Le vétéran est libre de tout contrat. Il doit désormais prendre l’avion pour le Chili, passer la visite médicale, puis être présenté officiellement à l’Estadio Monumental. Mosa l’a annoncé devant les médias, juste avant le match de championnat de Colo Colo face à Deportes Limache.
« Vozinha sera joueur de Colo Colo. Dans les prochains jours, il voyagera au Chili, passera les examens médicaux habituels puis sera présenté ici, à l’Estadio Monumental », a détaillé le dirigeant, sûr de son coup.
De Chaves au rêve chilien
Il y a encore quelques mois, Vozinha gardait les cages de Chaves, modeste club de deuxième division portugaise. Il a quitté l’équipe avant la Coupe du monde, sans savoir si une nouvelle porte s’ouvrirait. Le tournoi planétaire a tout changé.
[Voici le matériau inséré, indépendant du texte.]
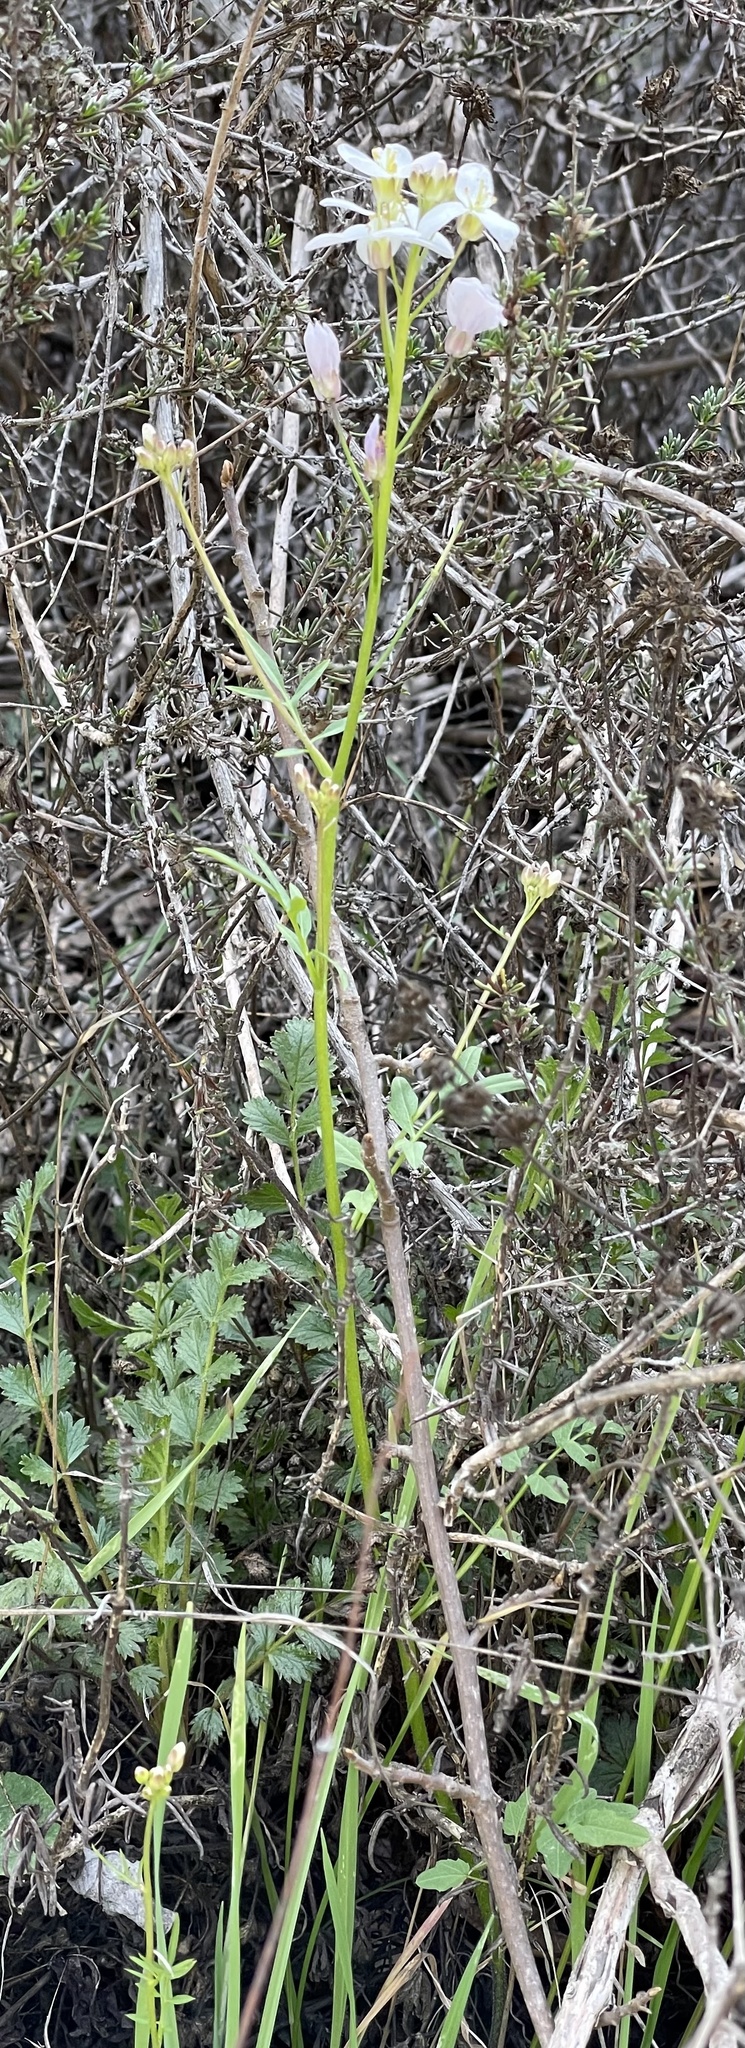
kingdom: Plantae
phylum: Tracheophyta
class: Magnoliopsida
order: Brassicales
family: Brassicaceae
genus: Cardamine
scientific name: Cardamine californica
Avec le Cap-Vert, qui disputait la compétition pour la première fois de son histoire, il a signé un parcours qui a marqué les esprits. Une muraille. Il a tenu en échec l’Espagne, future championne du monde, lors d’un match nul sans but. Puis il a emmené l’Argentine, future finaliste, jusqu’en prolongation en huitièmes de finale. De quoi le propulser dans l’équipe-type du Mondial choisie par les supporters sur la plateforme de la FIFA.
Cette reconnaissance populaire a pesé. Mosa ne s’en cache pas : les performances du gardien ont légitimé le pari sportif, tout en offrant une opportunité marketing séduisante pour le géant chilien. Un héros inattendu du Mondial, une sélection africaine attachante, une silhouette immédiatement reconnaissable : le profil coche beaucoup de cases.
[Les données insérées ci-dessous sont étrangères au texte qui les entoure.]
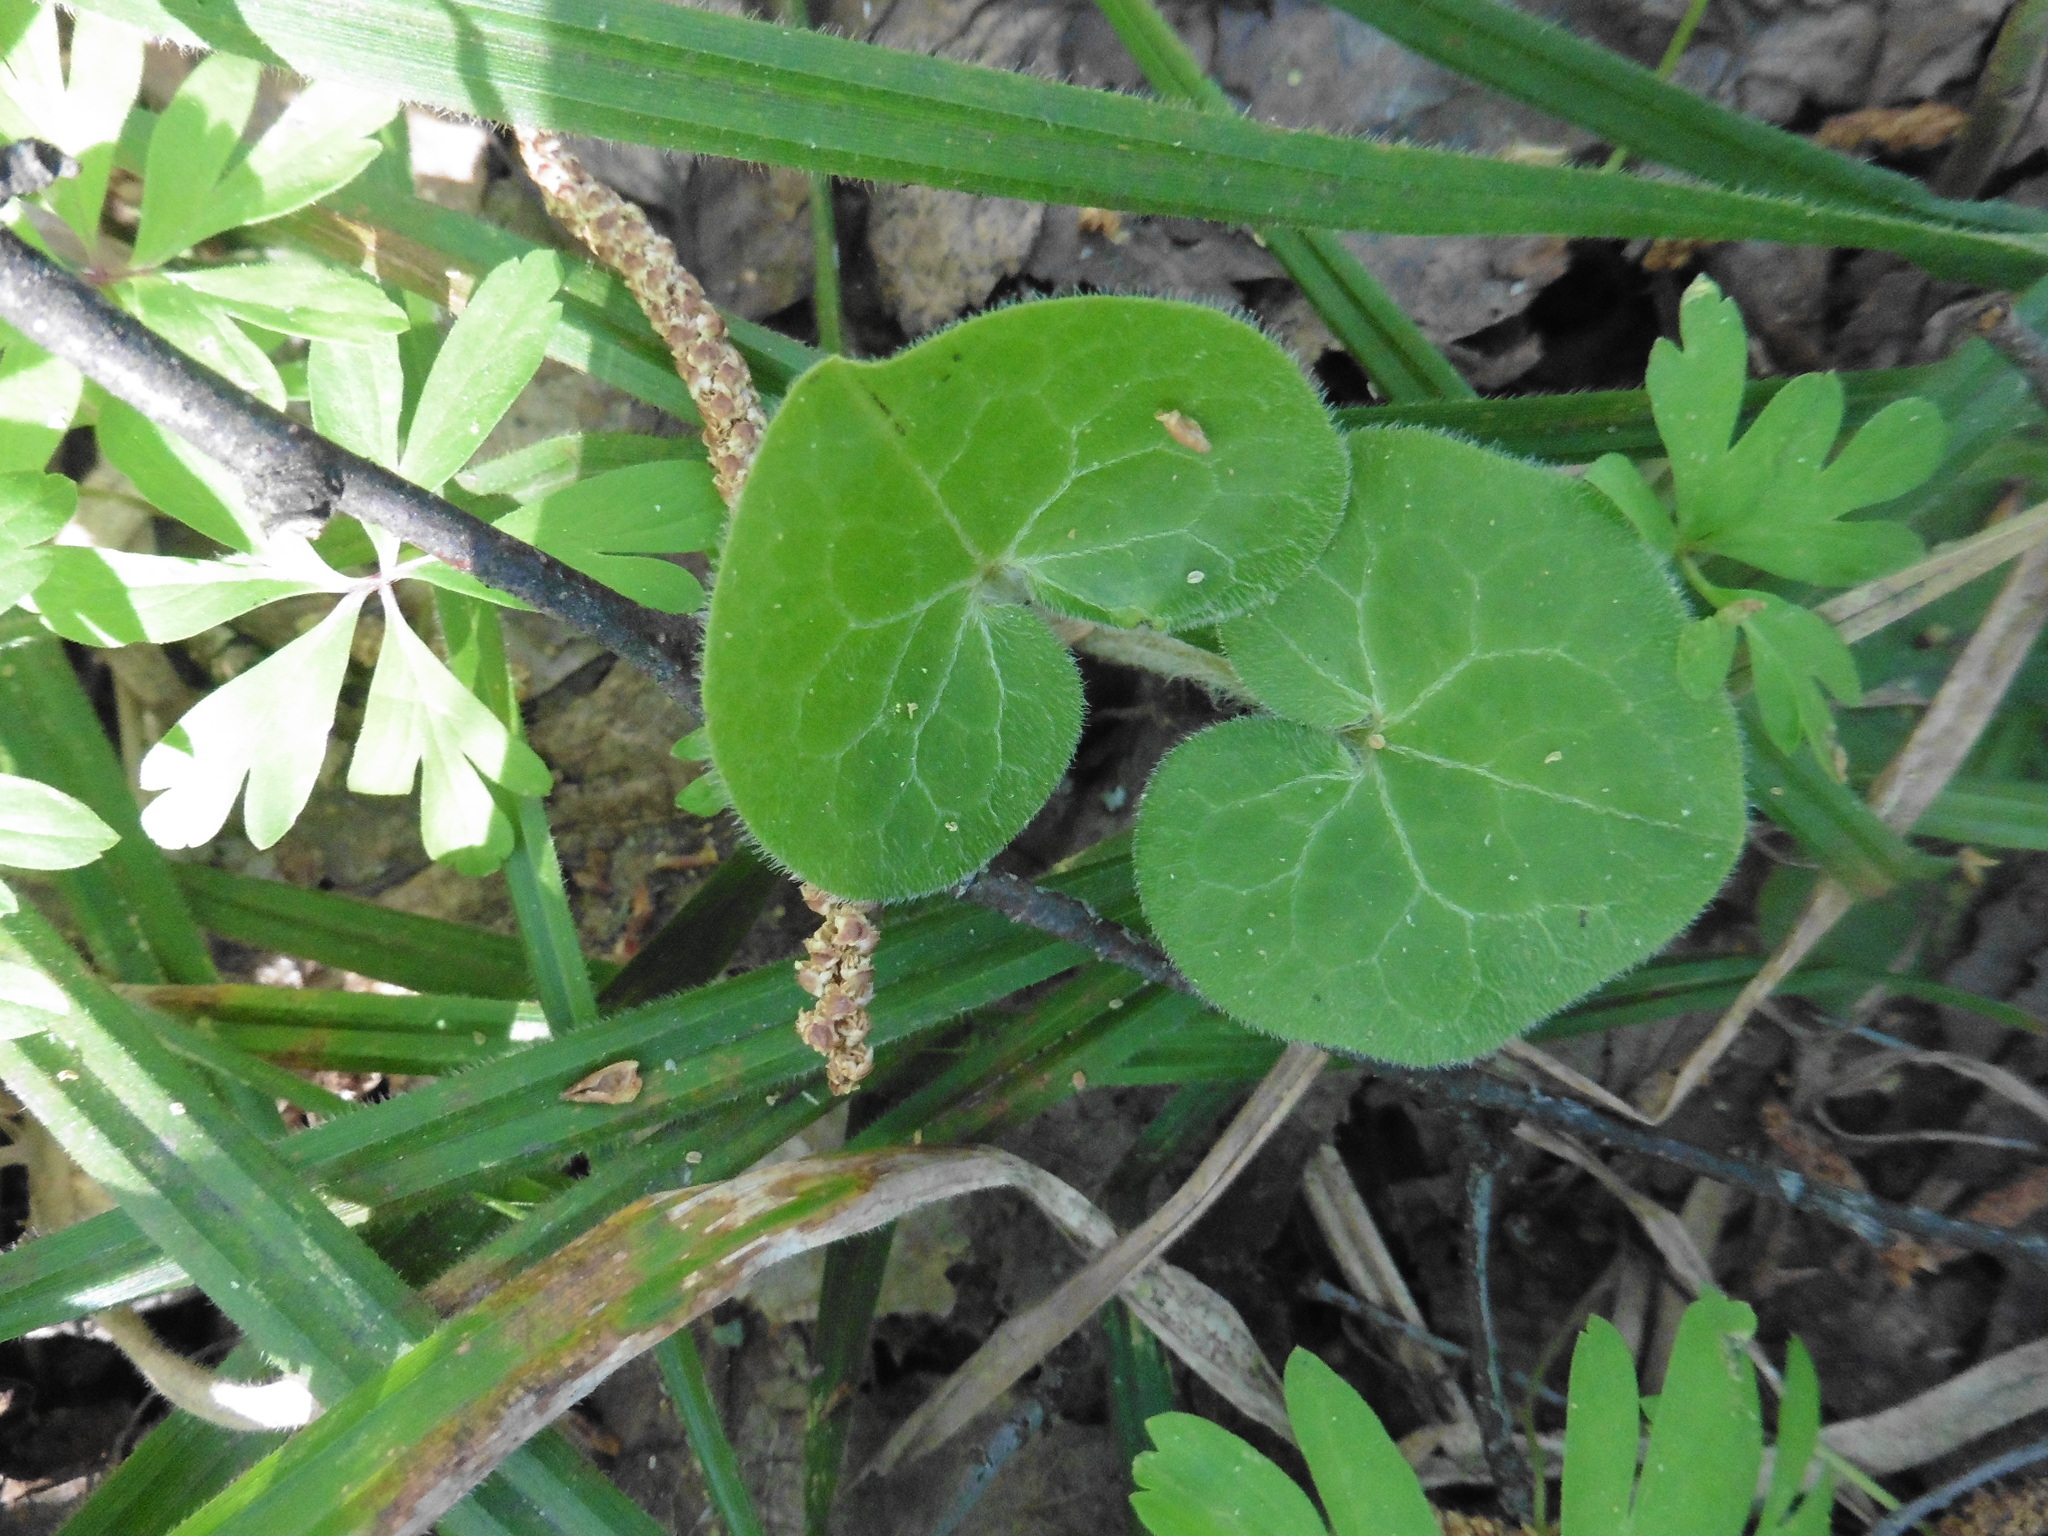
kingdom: Plantae
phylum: Tracheophyta
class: Magnoliopsida
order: Piperales
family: Aristolochiaceae
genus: Asarum
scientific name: Asarum europaeum
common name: Asarabacca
Un transfert sportif… et symbolique
Le contrat n’est pas encore officiellement signé, mais Colo Colo a déjà commencé à jouer avec les nerfs de ses supporters. Sur les réseaux sociaux, le club a publié une image laissant deviner la chevelure bouclée si caractéristique de Vozinha. Un clin d’œil transparent, presque une confirmation officieuse.
Derrière le coup de communication, il y a aussi un choix de vestiaire. À 40 ans, Vozinha arrive avec un vécu rare : une Coupe du monde en point d’orgue, une carrière forgée loin des projecteurs, et cette capacité à tenir face aux plus grandes nations du football. Pour un club qui se veut dominateur sur la scène nationale et ambitieux en compétitions continentales, intégrer un gardien habitué aux matchs sous pression n’a rien d’anodin.
Colo Colo s’offre donc plus qu’un nom de plus sur une feuille de match. Il s’offre un visage de Mondial, un récit, une histoire à raconter à ses supporters. Reste désormais à voir comment, au pied de la Cordillère des Andes, le gardien cap-verdien prolongera cette incroyable seconde jeunesse.